* [EXTRAIT DE PAGE]
■ ■ ■
Page:Revue des Deux Mondes - 1919 - tome 49.djvu/546

La bibliothèque libre.
Le texte de cette page a été corrigé et est conforme au fac-similé.

Qu’étaient devenus Jacquet et ses trois coaccusés ? Nous savions qu’il avait été conduit à Anvers, où il se trouvait détenu dans l’ombre et le mystère, puisqu’il portait, durant les promenades réglementaires, une cagoule. Les semaines succédaient aux semaines. En ville, depuis le 15 août, jour où avait été levée l’interdiction d’être dehors après cinq heures, la vie était redevenue à peu près normale. Voici septembre. Quinze jours s’écoulent. On se remet à parler du procès criminel intenté à nos quatre compatriotes. Ils sont enfermés à la citadelle, où siège le Conseil de guerre. Des nouvelles sinistres circulent. Le bruit, hélas ! trop vraisemblable, se répand qu’une quadruple condamnation à mort est sur le point d’être prononcée, si elle ne l’est déjà.
■ ■ ■
Enregistrements issus d'une source de données:
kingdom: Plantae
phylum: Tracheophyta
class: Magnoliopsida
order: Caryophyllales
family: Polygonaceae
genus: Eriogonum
■ ■ ■
* [EXERCICE PROPOSÉ A] Recopiez, s'il vous plaît, tout le passage de l'extrait de page allant de « La bibliothèque libre. » jusqu'à « ne l’est déjà. ».
* [EXERCICE PROPOSÉ B] Relevez dans l'extrait de page tous les nombres cardinaux écrits en toutes lettres.

* [RÉPONSE COMPLÈTE A]
La bibliothèque libre.
Le texte de cette page a été corrigé et est conforme au fac-similé.

Qu’étaient devenus Jacquet et ses trois coaccusés ? Nous savions qu’il avait été conduit à Anvers, où il se trouvait détenu dans l’ombre et le mystère, puisqu’il portait, durant les promenades réglementaires, une cagoule. Les semaines succédaient aux semaines. En ville, depuis le 15 août, jour où avait été levée l’interdiction d’être dehors après cinq heures, la vie était redevenue à peu près normale. Voici septembre. Quinze jours s’écoulent. On se remet à parler du procès criminel intenté à nos quatre compatriotes. Ils sont enfermés à la citadelle, où siège le Conseil de guerre. Des nouvelles sinistres circulent. Le bruit, hélas ! trop vraisemblable, se répand qu’une quadruple condamnation à mort est sur le point d’être prononcée, si elle ne l’est déjà.

* [RÉPONSE COMPLÈTE B] trois, cinq, quinze, quatre